→ Requirement
I would like each line of the data that holds the word "Beverage" copied out.

→ Data to examine
= = = = =

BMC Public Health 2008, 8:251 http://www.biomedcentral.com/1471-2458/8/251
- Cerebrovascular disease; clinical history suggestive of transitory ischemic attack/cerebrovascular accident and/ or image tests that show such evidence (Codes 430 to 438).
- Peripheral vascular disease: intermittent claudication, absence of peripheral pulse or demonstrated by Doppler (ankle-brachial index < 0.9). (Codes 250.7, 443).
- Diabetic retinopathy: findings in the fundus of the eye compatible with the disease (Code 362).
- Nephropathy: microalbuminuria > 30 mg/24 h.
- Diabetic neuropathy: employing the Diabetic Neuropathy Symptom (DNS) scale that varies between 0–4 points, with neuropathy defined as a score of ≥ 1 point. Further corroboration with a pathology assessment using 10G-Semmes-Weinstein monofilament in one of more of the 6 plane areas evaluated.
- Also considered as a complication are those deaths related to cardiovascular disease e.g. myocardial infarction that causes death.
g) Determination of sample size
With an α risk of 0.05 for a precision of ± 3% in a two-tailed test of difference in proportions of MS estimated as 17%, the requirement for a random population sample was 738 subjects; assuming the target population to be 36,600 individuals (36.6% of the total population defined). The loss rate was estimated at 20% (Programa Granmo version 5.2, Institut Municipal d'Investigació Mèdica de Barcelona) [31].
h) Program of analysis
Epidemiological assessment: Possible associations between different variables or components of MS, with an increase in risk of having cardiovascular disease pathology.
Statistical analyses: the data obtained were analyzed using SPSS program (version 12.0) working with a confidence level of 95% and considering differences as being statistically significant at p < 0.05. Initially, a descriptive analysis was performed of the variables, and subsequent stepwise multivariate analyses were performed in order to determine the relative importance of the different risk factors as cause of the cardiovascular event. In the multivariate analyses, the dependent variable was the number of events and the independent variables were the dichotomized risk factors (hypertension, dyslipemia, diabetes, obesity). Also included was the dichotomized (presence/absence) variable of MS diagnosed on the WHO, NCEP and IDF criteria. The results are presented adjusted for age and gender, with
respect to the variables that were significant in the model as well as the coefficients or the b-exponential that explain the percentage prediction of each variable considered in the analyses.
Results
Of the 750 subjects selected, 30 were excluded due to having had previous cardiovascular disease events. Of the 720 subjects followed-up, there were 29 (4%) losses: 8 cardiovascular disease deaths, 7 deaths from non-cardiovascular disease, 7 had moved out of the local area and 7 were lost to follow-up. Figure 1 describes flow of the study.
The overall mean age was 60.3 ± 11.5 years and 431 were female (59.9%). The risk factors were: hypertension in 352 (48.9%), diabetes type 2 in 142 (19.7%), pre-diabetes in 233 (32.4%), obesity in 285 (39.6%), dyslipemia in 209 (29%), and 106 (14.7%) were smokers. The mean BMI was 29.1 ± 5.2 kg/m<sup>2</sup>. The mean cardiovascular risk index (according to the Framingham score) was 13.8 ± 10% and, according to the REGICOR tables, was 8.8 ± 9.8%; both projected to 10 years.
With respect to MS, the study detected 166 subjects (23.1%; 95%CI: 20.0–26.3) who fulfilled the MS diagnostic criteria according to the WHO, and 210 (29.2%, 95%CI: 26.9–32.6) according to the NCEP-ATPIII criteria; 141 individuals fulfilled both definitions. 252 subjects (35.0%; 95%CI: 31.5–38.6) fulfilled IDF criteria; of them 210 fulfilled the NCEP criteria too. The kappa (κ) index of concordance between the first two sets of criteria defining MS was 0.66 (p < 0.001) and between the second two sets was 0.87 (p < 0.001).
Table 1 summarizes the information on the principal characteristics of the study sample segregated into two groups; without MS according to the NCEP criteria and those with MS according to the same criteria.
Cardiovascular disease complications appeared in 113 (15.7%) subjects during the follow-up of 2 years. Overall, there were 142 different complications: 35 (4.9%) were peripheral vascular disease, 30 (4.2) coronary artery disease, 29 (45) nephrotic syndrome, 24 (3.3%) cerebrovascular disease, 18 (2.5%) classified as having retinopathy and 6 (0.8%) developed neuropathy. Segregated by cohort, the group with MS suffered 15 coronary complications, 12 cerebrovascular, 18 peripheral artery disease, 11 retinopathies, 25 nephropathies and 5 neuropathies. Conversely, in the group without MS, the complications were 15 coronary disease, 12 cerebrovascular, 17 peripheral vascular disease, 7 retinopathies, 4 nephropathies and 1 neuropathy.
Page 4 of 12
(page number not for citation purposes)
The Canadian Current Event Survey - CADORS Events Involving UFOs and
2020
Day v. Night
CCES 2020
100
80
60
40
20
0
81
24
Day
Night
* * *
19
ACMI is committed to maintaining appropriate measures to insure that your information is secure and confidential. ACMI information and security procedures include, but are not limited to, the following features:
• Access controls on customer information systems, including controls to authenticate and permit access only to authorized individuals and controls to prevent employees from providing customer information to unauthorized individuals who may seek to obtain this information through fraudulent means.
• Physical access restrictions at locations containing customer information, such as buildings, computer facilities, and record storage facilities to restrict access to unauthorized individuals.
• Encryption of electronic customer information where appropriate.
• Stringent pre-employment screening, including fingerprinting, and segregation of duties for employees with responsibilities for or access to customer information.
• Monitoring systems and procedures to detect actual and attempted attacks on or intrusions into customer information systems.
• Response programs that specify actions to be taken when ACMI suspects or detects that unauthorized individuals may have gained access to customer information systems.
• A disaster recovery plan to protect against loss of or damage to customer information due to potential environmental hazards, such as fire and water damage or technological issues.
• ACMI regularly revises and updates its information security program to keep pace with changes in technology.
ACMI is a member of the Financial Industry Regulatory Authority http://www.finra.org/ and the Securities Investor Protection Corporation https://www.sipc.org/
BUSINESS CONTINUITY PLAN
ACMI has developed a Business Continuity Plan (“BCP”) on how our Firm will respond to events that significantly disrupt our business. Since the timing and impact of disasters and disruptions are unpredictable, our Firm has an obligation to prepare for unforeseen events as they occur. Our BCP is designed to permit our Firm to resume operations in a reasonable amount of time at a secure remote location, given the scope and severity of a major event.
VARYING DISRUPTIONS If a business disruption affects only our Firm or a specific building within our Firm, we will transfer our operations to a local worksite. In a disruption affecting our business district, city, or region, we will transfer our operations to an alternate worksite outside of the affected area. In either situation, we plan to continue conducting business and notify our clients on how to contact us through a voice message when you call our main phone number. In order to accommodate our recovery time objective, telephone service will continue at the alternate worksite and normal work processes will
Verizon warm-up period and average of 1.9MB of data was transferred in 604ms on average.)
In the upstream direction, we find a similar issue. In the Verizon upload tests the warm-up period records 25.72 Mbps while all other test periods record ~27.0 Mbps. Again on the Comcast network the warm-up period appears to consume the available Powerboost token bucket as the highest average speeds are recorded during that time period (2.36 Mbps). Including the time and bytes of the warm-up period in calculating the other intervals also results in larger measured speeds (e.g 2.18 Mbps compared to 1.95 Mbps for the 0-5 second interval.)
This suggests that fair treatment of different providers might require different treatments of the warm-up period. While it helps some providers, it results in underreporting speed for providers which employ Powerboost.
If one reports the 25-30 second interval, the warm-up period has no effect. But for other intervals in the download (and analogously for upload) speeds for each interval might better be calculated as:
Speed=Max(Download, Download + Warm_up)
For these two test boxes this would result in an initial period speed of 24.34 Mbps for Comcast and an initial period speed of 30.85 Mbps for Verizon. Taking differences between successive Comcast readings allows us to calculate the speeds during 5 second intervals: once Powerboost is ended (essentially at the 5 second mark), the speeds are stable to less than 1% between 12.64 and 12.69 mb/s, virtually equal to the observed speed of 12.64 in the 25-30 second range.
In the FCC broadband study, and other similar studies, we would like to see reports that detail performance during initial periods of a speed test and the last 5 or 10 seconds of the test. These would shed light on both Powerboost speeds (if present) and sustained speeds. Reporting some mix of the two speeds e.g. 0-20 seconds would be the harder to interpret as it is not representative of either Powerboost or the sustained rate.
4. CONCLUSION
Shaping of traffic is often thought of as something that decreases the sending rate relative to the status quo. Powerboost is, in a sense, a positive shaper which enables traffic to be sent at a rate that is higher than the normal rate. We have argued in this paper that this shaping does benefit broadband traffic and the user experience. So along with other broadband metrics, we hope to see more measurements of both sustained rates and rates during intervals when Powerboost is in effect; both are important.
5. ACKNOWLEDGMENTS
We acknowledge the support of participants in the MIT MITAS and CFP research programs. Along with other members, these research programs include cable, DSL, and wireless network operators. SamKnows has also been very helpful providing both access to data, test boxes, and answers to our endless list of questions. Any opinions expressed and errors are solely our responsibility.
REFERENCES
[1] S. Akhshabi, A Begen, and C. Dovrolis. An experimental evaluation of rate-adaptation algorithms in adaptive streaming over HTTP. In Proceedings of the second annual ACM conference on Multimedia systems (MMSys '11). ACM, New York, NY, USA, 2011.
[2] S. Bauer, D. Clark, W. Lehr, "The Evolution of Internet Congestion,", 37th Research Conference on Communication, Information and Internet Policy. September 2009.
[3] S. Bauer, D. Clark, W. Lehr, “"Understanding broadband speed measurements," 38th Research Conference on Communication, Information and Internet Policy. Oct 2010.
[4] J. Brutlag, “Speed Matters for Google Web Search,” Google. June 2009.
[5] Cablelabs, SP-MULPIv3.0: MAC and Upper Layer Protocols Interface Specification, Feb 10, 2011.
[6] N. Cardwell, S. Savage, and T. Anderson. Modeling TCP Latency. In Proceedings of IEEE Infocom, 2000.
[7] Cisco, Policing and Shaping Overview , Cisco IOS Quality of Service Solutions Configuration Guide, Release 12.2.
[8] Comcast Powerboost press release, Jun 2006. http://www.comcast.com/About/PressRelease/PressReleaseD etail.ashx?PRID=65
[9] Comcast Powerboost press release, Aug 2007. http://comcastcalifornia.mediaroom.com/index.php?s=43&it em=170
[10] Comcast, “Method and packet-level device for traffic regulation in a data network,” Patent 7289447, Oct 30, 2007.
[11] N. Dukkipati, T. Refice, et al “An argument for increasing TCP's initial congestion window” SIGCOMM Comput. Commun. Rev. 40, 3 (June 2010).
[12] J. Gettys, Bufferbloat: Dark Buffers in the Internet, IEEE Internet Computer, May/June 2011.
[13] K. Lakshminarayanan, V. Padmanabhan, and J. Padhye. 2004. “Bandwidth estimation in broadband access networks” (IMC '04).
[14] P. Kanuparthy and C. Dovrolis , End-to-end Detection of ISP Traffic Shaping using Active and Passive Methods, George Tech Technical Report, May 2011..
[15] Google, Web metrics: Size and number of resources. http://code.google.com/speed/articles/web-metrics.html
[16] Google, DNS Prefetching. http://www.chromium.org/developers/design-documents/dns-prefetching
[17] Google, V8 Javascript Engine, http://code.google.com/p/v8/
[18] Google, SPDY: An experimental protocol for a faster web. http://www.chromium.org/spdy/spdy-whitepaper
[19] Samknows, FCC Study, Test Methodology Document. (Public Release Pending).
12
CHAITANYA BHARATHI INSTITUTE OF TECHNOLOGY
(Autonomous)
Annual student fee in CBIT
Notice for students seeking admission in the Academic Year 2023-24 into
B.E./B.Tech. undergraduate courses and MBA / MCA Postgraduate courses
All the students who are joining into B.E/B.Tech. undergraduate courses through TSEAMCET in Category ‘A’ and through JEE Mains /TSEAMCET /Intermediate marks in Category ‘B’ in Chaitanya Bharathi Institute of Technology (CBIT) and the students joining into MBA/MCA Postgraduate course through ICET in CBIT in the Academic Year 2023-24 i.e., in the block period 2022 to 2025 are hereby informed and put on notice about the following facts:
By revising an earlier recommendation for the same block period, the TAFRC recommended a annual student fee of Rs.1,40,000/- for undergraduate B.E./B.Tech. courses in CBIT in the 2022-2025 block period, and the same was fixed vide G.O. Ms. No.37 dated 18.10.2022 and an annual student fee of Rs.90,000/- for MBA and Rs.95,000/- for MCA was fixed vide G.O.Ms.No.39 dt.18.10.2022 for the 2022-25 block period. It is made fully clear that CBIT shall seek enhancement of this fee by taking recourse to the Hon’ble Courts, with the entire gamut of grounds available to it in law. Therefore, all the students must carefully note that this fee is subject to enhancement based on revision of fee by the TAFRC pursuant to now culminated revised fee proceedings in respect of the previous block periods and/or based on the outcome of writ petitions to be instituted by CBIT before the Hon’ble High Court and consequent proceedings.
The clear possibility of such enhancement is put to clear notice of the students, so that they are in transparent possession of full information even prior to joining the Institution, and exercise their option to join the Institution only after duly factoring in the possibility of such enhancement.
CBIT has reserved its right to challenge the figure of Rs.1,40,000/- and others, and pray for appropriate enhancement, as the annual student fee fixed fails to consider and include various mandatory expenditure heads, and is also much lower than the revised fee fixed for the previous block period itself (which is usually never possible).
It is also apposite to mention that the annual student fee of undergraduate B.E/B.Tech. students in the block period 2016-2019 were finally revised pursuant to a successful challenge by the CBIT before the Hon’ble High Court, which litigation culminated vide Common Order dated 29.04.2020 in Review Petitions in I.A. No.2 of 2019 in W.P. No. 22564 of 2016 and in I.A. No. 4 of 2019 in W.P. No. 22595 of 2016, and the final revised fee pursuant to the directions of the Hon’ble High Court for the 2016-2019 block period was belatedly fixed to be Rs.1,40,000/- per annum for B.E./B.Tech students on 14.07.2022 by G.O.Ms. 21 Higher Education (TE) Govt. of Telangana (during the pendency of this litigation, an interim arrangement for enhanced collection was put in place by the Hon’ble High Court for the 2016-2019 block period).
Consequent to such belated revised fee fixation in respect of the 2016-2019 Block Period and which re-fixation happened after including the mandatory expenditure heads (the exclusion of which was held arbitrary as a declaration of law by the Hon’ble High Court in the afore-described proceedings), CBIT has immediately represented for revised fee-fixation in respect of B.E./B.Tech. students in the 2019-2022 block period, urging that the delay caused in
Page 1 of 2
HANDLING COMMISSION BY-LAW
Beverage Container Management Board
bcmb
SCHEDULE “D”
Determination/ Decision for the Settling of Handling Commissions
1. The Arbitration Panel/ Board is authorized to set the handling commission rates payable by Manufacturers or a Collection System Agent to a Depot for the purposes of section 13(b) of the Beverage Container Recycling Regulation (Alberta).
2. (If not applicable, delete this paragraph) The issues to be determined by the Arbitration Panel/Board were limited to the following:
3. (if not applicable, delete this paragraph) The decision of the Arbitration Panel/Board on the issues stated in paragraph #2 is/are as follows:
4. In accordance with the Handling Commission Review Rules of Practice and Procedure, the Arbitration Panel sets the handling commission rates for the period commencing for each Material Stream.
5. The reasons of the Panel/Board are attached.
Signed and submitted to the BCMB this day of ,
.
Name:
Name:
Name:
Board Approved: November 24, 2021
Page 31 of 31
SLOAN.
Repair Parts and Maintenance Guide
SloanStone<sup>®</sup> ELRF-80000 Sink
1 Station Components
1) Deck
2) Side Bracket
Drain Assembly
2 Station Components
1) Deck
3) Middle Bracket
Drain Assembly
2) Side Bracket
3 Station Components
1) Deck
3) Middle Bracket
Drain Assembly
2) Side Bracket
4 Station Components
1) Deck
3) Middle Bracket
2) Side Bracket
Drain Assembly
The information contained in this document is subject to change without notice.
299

= = = = =

→ Exercise solution
Beverage Container Management Board
1. The Arbitration Panel/ Board is authorized to set the handling commission rates payable by Manufacturers or a Collection System Agent to a Depot for the purposes of section 13(b) of the Beverage Container Recycling Regulation (Alberta).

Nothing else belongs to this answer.